▶ [WHAT IS NEEDED]:
For this exercise, retype the lines from the one that holds "Montgomery County?" through the one that holds "agreements proposed in" in the records below, both included, exactly and without pictures.

▶ [EXTRACTED INFORMATION]:
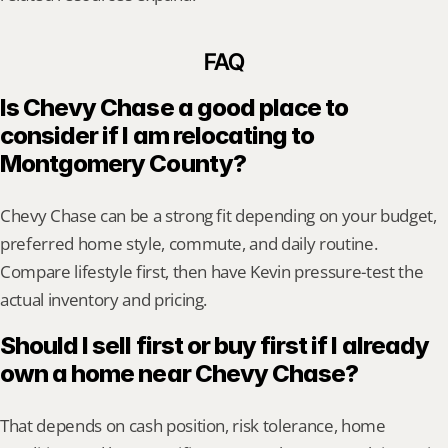
FAQ
Is Chevy Chase a good place to 
consider if I am relocating to 
Montgomery County?
Chevy Chase can be a strong fit depending on your budget, 
preferred home style, commute, and daily routine. 
Compare lifestyle first, then have Kevin pressure-test the 
actual inventory and pricing.
Should I sell first or buy first if I already 
own a home near Chevy Chase?
That depends on cash position, risk tolerance, home 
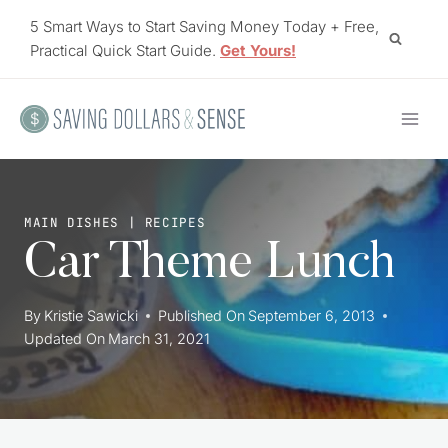
Skip
5 Smart Ways to Start Saving Money Today + Free,
to
Practical Quick Start Guide.
Get Yours!
content
MAIN DISHES
|
RECIPES
Car Theme Lunch
By
Kristie Sawicki
Published On
September 6, 2013
Updated On
March 31, 2021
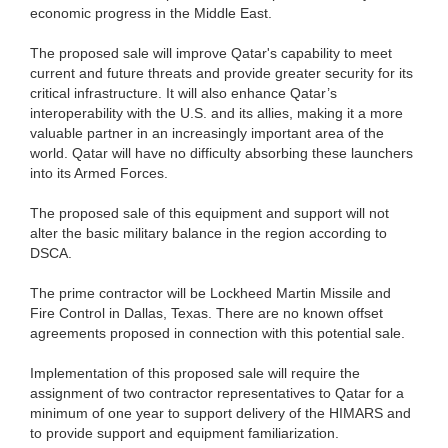
economic progress in the Middle East.
The proposed sale will improve Qatar's capability to meet
current and future threats and provide greater security for its
critical infrastructure. It will also enhance Qatar’s
interoperability with the U.S. and its allies, making it a more
valuable partner in an increasingly important area of the
world. Qatar will have no difficulty absorbing these launchers
into its Armed Forces.
The proposed sale of this equipment and support will not
alter the basic military balance in the region according to
DSCA.
The prime contractor will be Lockheed Martin Missile and
Fire Control in Dallas, Texas. There are no known offset
agreements proposed in connection with this potential sale.
Implementation of this proposed sale will require the
assignment of two contractor representatives to Qatar for a
minimum of one year to support delivery of the HIMARS and
to provide support and equipment familiarization.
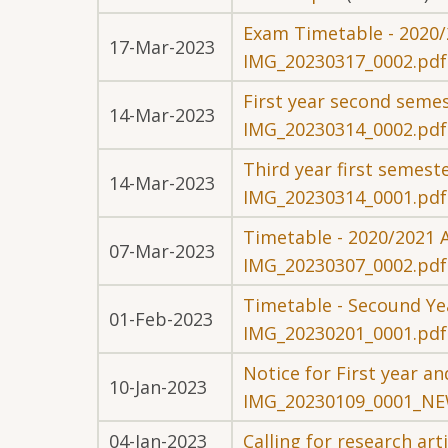
Exam Timetable - 2020/
17-Mar-2023
IMG_20230317_0002.pdf
First year second seme
14-Mar-2023
IMG_20230314_0002.pdf
Third year first semes
14-Mar-2023
IMG_20230314_0001.pdf
Timetable - 2020/2021 
07-Mar-2023
IMG_20230307_0002.pdf
Timetable - Secound Ye
01-Feb-2023
IMG_20230201_0001.pdf
Notice for First year a
10-Jan-2023
IMG_20230109_0001_NE
04-Jan-2023
Calling for research art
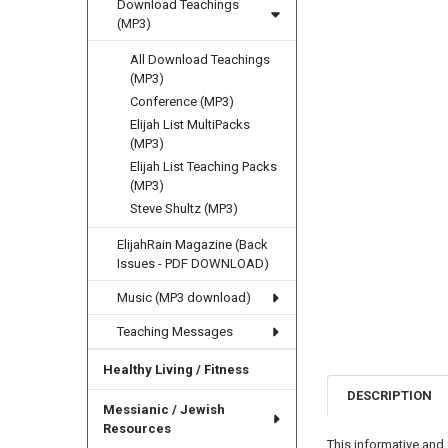
Download Teachings
(MP3)
All Download Teachings
(MP3)
Conference (MP3)
Elijah List MultiPacks
(MP3)
Elijah List Teaching Packs
(MP3)
Steve Shultz (MP3)
ElijahRain Magazine (Back
Issues - PDF DOWNLOAD)
Music (MP3 download)
Teaching Messages
Healthy Living / Fitness
DESCRIPTION
Messianic / Jewish
Resources
This informative and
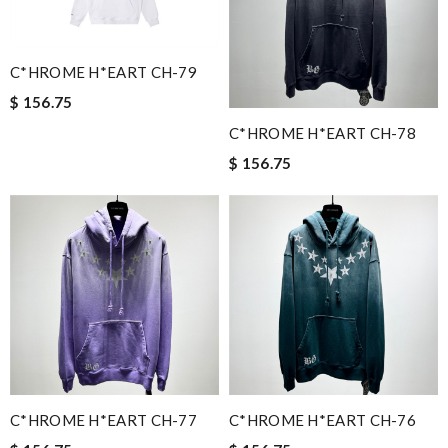
C*HROME H*EART CH-79
$ 156.75
C*HROME H*EART CH-78
$ 156.75
C*HROME H*EART CH-77
C*HROME H*EART CH-76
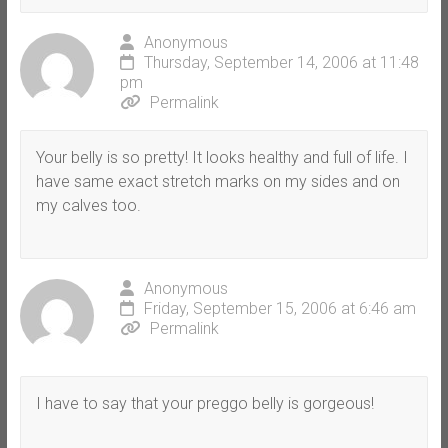
Anonymous
Thursday, September 14, 2006 at 11:48
pm
Permalink
Your belly is so pretty! It looks healthy and full of life. I
have same exact stretch marks on my sides and on
my calves too.
Anonymous
Friday, September 15, 2006 at 6:46 am
Permalink
I have to say that your preggo belly is gorgeous!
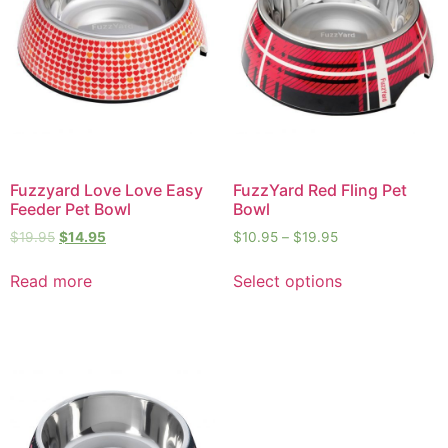
Fuzzyard Love Love Easy
FuzzYard Red Fling Pet
Feeder Pet Bowl
Bowl
$
19.95
$
14.95
$
10.95
–
$
19.95
Read more
Select options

▶ [SOLUTION TO THIS PROBLEM]:
Montgomery County?
Chevy Chase can be a strong fit depending on your budget, 
preferred home style, commute, and daily routine. 
Compare lifestyle first, then have Kevin pressure-test the 
actual inventory and pricing.
Should I sell first or buy first if I already 
own a home near Chevy Chase?
That depends on cash position, risk tolerance, home 
Skip
5 Smart Ways to Start Saving Money Today + Free,
to
Practical Quick Start Guide.
Get Yours!
content
MAIN DISHES
|
RECIPES
Car Theme Lunch
By
Kristie Sawicki
Published On
September 6, 2013
Updated On
March 31, 2021
economic progress in the Middle East.
The proposed sale will improve Qatar's capability to meet
current and future threats and provide greater security for its
critical infrastructure. It will also enhance Qatar’s
interoperability with the U.S. and its allies, making it a more
valuable partner in an increasingly important area of the
world. Qatar will have no difficulty absorbing these launchers
into its Armed Forces.
The proposed sale of this equipment and support will not
alter the basic military balance in the region according to
DSCA.
The prime contractor will be Lockheed Martin Missile and
Fire Control in Dallas, Texas. There are no known offset
agreements proposed in connection with this potential sale.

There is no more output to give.